Activity:
Set down exactly the entries below, beginning at their first line and ending at the line with "30 | 1-2 times/day |".

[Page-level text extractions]
────────
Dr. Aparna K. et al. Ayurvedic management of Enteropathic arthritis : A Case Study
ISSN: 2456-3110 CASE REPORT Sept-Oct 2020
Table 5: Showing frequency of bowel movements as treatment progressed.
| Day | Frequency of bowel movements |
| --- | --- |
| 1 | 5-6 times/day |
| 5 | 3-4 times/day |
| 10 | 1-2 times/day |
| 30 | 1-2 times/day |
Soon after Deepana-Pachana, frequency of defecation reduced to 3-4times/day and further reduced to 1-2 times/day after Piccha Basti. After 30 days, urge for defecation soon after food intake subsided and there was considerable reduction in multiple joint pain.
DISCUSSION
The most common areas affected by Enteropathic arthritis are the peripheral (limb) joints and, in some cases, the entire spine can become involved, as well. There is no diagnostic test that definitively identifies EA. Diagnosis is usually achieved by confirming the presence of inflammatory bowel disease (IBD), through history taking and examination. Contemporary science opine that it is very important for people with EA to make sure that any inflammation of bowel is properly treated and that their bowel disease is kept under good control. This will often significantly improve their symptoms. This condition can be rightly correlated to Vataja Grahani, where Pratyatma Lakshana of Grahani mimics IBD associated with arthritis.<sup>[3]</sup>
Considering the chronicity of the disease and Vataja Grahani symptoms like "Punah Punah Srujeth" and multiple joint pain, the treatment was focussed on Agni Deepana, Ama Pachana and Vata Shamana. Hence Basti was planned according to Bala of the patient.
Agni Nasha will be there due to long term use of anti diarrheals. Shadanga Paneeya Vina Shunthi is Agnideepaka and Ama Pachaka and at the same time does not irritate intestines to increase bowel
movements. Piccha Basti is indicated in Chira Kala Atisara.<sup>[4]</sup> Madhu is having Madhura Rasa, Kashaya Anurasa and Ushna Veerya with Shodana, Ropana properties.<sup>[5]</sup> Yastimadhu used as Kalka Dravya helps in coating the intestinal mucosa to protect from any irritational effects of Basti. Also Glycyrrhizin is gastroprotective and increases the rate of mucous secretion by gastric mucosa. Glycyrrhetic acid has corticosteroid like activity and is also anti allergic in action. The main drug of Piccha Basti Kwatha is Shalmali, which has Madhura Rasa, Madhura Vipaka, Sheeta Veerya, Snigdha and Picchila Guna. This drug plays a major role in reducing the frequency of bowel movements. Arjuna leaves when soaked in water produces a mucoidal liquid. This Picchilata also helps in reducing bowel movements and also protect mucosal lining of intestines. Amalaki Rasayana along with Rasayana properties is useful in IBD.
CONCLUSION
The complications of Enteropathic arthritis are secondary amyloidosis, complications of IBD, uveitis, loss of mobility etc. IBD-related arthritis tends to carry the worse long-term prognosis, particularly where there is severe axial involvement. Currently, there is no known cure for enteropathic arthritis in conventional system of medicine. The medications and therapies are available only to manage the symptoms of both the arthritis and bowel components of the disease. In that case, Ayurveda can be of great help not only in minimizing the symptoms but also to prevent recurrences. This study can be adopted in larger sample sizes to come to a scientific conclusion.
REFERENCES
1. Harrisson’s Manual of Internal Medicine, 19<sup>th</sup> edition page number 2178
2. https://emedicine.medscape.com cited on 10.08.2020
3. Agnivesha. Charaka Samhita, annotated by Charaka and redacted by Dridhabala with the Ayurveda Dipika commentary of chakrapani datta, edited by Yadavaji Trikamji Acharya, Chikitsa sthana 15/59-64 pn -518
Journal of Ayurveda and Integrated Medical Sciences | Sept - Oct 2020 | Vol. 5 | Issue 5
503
────────
Response to this exercise:
Dr. Aparna K. et al. Ayurvedic management of Enteropathic arthritis : A Case Study
ISSN: 2456-3110 CASE REPORT Sept-Oct 2020
Table 5: Showing frequency of bowel movements as treatment progressed.
| Day | Frequency of bowel movements |
| --- | --- |
| 1 | 5-6 times/day |
| 5 | 3-4 times/day |
| 10 | 1-2 times/day |
| 30 | 1-2 times/day |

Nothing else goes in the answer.